ATLANTA -- Governor Nathan Deal is considering whether to sign a controversial bill that passed the legislature last week, the bill that would require certain food stamp applicants to pass a drug test.
The feds have already warned the state that the drug testing would be illegal.
It was Thursday, March 20, during the final hours of this year's legislative session, when the Republican majority in the legislature passed House Bill 772, the controversial plan to require food stamp applicants to prove that they're not using illegal drugs.
It would be up to the case worker to decide whether to order an applicant to submit to a drug test. Any case worker who has a "reasonable suspicion" that the applicant is using illegal drugs would have the power to order the drug test.

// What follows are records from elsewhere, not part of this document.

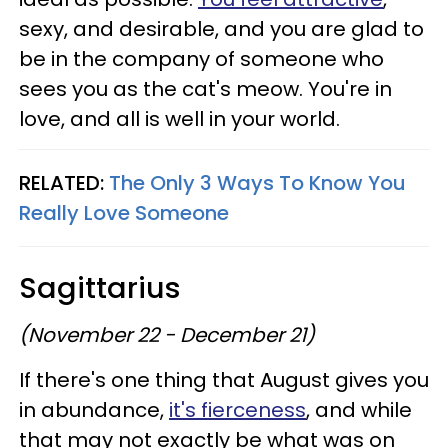
sexy, and desirable, and you are glad to
be in the company of someone who
sees you as the cat's meow. You're in
love, and all is well in your world.
RELATED:
The Only 3 Ways To Know You
Really Love Someone
Sagittarius
(November 22 - December 21)
If there's one thing that August gives you
in abundance,
it's fierceness
, and while
that may not exactly be what was on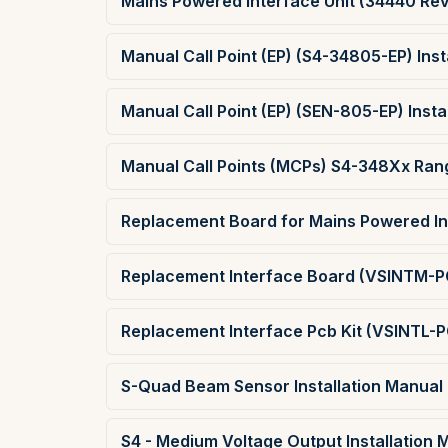
Mains Powered Interface Unit (34440 Rev 
Manual Call Point (EP) (S4-34805-EP) Inst
Manual Call Point (EP) (SEN-805-EP) Insta
Manual Call Points (MCPs) S4-348Xx Rang
Replacement Board for Mains Powered Int
Replacement Interface Board (VSINTM-PC
Replacement Interface Pcb Kit (VSINTL-P
S-Quad Beam Sensor Installation Manual
S4 - Medium Voltage Output Installation 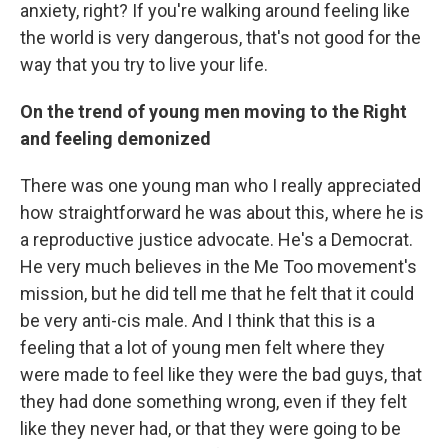
anxiety, right? If you're walking around feeling like
the world is very dangerous, that's not good for the
way that you try to live your life.
On the trend of young men moving to the Right
and feeling demonized
There was one young man who I really appreciated
how straightforward he was about this, where he is
a reproductive justice advocate. He's a Democrat.
He very much believes in the Me Too movement's
mission, but he did tell me that he felt that it could
be very anti-cis male. And I think that this is a
feeling that a lot of young men felt where they
were made to feel like they were the bad guys, that
they had done something wrong, even if they felt
like they never had, or that they were going to be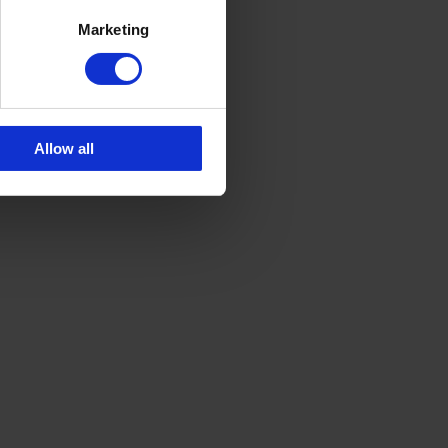
Marketing
Allow all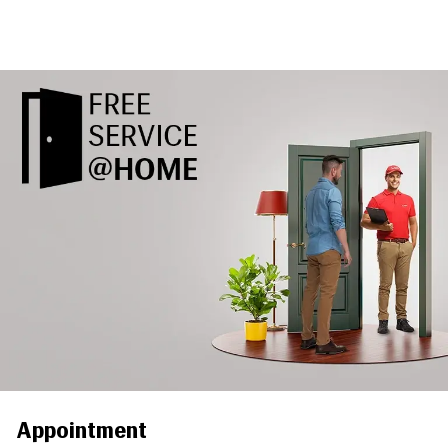
Appointment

But on March 7, Robert Caskey, who is with the U.S. Department of Agriculture's Supplemental Nutrition Assistant Program ("SNAP") in Atlanta, emailed the state with what was essentially a warning -- do not pass the bill, it is illegal under federal law:
"The addition of a drug testing provision of any type is prohibited" in the food stamp program, he wrote.
Gerry Weber, Senior Counsel with the Southern Center for Human Rights in Atlanta, said Wednesday that if the governor now signs the bill into law, Georgia may be sued, and could end up in the courts spending, perhaps, millions of dollars, only to lose the case.

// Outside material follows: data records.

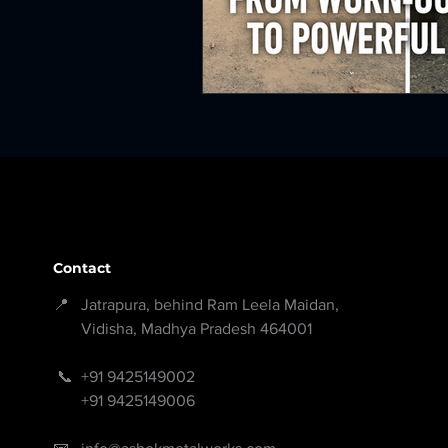
Contact
📍 Jatrapura, behind Ram Leela Maidan,
Vidisha, Madhya Pradesh 464001
📞
+91 9425149002
+91 9425149006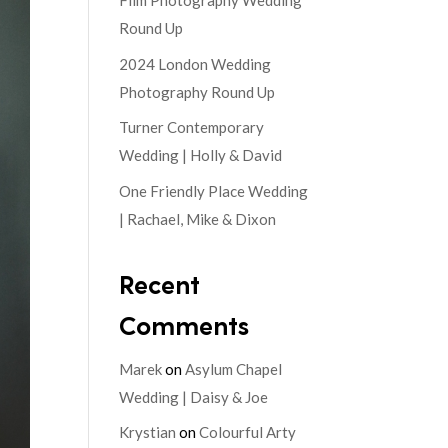
Film Photography Wedding
Round Up
2024 London Wedding
Photography Round Up
Turner Contemporary
Wedding | Holly & David
One Friendly Place Wedding
| Rachael, Mike & Dixon
Recent
Comments
Marek
on
Asylum Chapel
Wedding | Daisy & Joe
Krystian
on
Colourful Arty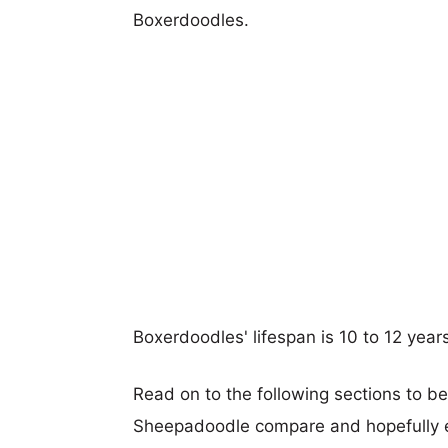
Boxerdoodles.
Boxerdoodles' lifespan is 10 to 12 year
Read on to the following sections to b
Sheepadoodle compare and hopefully 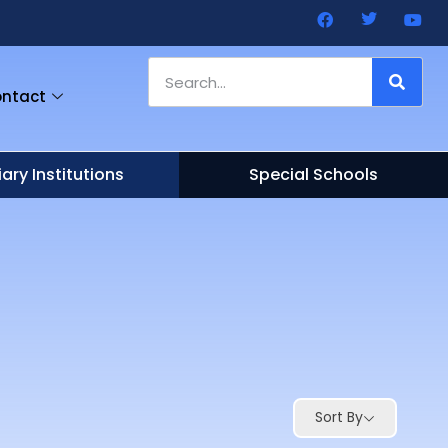
ntact
iary Institutions
Special Schools
Sort By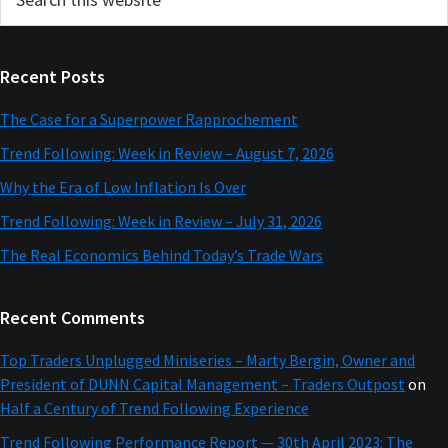
this
Sidebar
website
Recent Posts
The Case for a Superpower Rapprochement
Trend Following: Week in Review – August 7, 2026
Why the Era of Low Inflation Is Over
Trend Following: Week in Review – July 31, 2026
The Real Economics Behind Today’s Trade Wars
Recent Comments
Top Traders Unplugged Miniseries – Marty Bergin, Owner and
President of DUNN Capital Management – Traders Outpost
on
Half a Century of Trend Following Experience
Trend Following Performance Report — 30th April 2023: The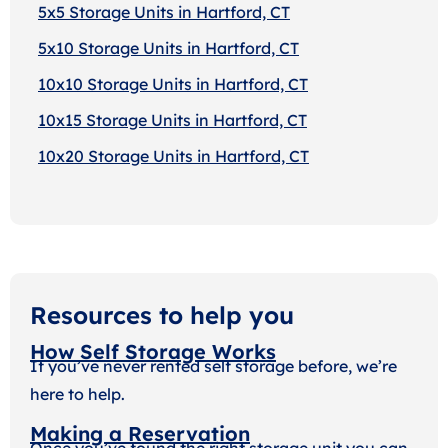
5x5 Storage Units in Hartford, CT
5x10 Storage Units in Hartford, CT
10x10 Storage Units in Hartford, CT
10x15 Storage Units in Hartford, CT
10x20 Storage Units in Hartford, CT
Resources to help you
How Self Storage Works
If you’ve never rented self storage before, we’re
here to help.
Making a Reservation
Once you’ve found the right storage unit you can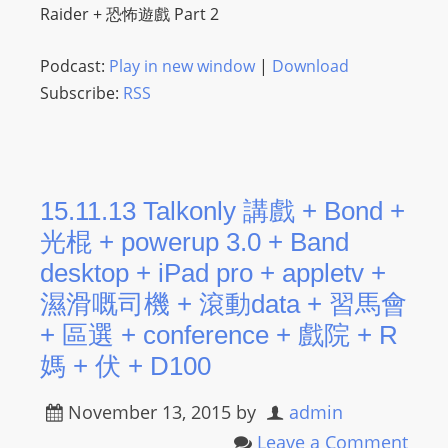
Raider + 恐怖遊戲 Part 2
Podcast:
Play in new window
|
Download
Subscribe:
RSS
15.11.13 Talkonly 講戲 + Bond +
光棍 + powerup 3.0 + Band
desktop + iPad pro + appletv +
濕滑嘅司機 + 滾動data + 習馬會
+ 區選 + conference + 戲院 + R
媽 + 伏 + D100
November 13, 2015
by
admin
Leave a Comment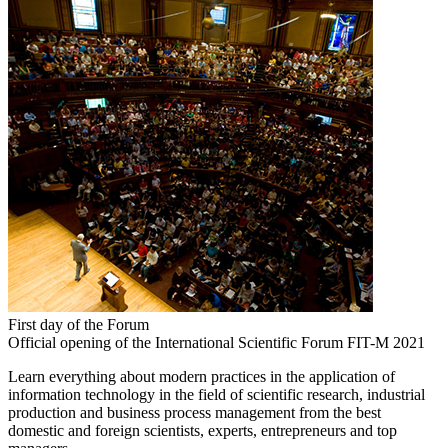
First day of the Forum
Official opening of the International Scientific Forum FIT-M 2021
Learn everything about modern practices in the application of
information technology in the field of scientific research, industrial
production and business process management from the best
domestic and foreign scientists, experts, entrepreneurs and top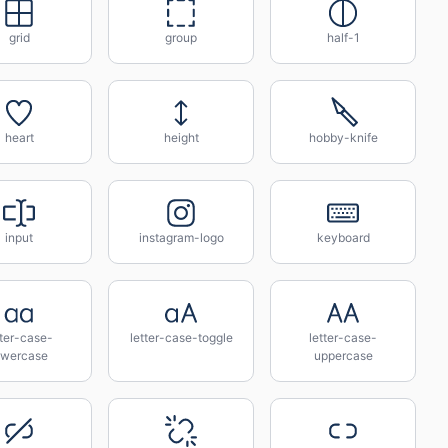
grid
group
half-1
heart
height
hobby-knife
input
instagram-logo
keyboard
tter-case-
letter-case-toggle
letter-case-
owercase
uppercase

"It may endanger the food stamp program here in Georgia," Weber said.
The bill's sponsor, Rep. Greg Morris, (R) Vidalia, told 11Alive News over the phone from Vidalia Wednesday, "I would anticipate a court challenge." And he said "Entitlements are out of control.... We have a moral obligation to spend tax money wisely, and taxpayers cannot subsidize drug use."
Rep. Morris said there is no way of knowing, if the law were implemented, whether it is needed -- no way of knowing, in advance, how many food stamp recipients in Georgia are on drugs. "Put the law into effect and we'll find out."
No other state has a drug testing law for food stamp applicants.
"The smart thing for the state to do," Weber said, "is not be the guinea pig on drug testing laws. We would be the first state, we would pay all the legal bills if we lost, and we would endanger our food stamp program. Why not let another state try it, see if it works, and then we consider it from there?"
Florida had a pilot program and decided it wasn't worth it, because, Weber said, only a small percentage of the food stamp applicants was on drugs -- a far smaller percentage than is found in the population in general -- and the cost of the testing was so expensive the state decided that the taxpayers' overall costs of the program outweighed the minimal benefits.
Governor Deal has until early May to decide whether he will sign or veto the Georgia legislation.